THE PROBLEM
According to the text about the guide Literary Scotland: A Traveller's Guide, how many literary locations does the guide highlight?

EXERCISE TEXT

LITERARY SCOTLAND: A TRAVELLER’S GUIDE
Alan Riach
By: VisitScotland, Glasgow 2011 in collaboration
with ASLS and the University of Glasgow.
Published in: PDF
“A valuable introduction to the many fascinating links between Scotland and literature.”
— Iain Banks
Scotland’s rich literary heritage is being put firmly on the map thanks to this new publication produced by VisitScotland, ASLS and the University of Glasgow. The Guide is available to download as a PDF: you can also pick up a free printed copy from VisitScotland Information Centres throughout the country.
Featuring everything from the castle where Bram Stoker penned Dracula to the heights of Ben Dorain, Literary Scotland: A Traveller’s Guidehighlights 60 fascinating literary locations throughout the country, including the stunning settings for world-famous novels, the scenery that inspired poets and the birthplaces of some of the country’s most distinguished writers. It is the first guide of its kind to be put together by VisitScotland and it is hoped it will appeal to residents and visitors alike.
Compiled in association with the University of Glasgow and the ASLS, Literary Scotland: A Traveller’s Guide was written by Alan Riach, a noted poet, Past President of ASLS and Professor of Scottish Literature at Glasgow University.
He said: “This little book is only a beginning, a first list of locations significant to writers or literary visitors to Scotland. I’ve included many familiar and also many unfamiliar names and places: Burns and Scott and MacDiarmid are all there of course, but also Mary MacLeod and Catherine Carswell, John Buchan and Irvine Welsh, Duncan Ban MacIntyre and Liz Lochhead. So many people – whether visitors or resident Scots – might not know how steeped in literature the landscapes they drive through or live in really are. The idea was simply to open a few doors, to suggest a few ways of thinking about what Scottish literature might do to help us really inhabit the country more fully.”
Alan Riach is Professor of Scottish Literature at the University of Glasgow.

ENTRIES PROVIDED
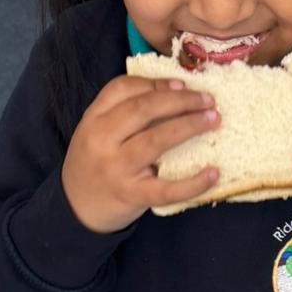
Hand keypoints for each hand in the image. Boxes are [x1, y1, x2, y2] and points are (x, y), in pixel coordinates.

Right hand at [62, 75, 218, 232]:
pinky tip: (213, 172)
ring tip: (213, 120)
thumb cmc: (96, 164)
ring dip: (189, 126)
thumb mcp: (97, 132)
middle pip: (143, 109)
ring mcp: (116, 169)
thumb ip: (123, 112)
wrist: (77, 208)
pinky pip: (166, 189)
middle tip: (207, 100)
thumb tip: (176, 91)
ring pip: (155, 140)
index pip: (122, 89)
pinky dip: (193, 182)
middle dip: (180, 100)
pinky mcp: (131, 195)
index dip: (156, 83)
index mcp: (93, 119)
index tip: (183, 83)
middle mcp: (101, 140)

---

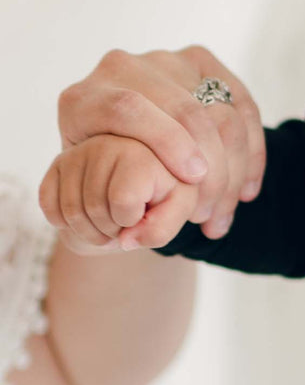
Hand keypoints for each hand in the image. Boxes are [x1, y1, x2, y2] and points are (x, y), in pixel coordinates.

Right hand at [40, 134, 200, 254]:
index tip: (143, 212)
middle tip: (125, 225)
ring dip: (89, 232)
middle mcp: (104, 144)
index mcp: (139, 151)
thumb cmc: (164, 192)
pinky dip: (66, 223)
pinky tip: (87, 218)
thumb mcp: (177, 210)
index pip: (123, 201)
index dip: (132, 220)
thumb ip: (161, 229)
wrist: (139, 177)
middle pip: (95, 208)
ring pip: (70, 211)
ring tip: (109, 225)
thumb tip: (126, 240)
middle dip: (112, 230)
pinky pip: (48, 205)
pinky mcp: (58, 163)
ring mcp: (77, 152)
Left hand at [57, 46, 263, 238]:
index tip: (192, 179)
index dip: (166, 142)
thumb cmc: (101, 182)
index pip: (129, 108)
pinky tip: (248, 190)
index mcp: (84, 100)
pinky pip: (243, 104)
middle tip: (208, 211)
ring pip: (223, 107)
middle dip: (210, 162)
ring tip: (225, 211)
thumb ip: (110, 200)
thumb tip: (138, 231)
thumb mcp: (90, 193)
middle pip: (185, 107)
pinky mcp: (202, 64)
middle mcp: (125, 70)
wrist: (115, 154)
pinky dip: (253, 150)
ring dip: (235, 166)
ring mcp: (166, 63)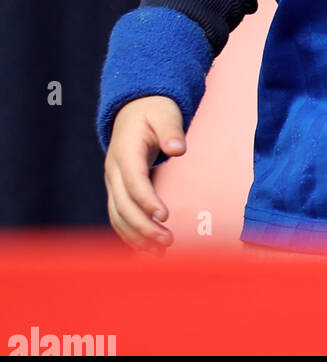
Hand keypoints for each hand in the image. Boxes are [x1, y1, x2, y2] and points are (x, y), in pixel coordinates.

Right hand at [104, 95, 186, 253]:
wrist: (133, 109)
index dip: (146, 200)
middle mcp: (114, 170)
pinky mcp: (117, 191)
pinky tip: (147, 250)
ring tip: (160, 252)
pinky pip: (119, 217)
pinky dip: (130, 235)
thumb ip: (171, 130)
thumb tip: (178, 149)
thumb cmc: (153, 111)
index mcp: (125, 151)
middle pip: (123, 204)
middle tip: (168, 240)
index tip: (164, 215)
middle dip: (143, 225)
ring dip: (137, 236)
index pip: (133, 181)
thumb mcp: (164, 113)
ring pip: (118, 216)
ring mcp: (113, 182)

TASK RESPONSE
60 literary locations throughout Scotland.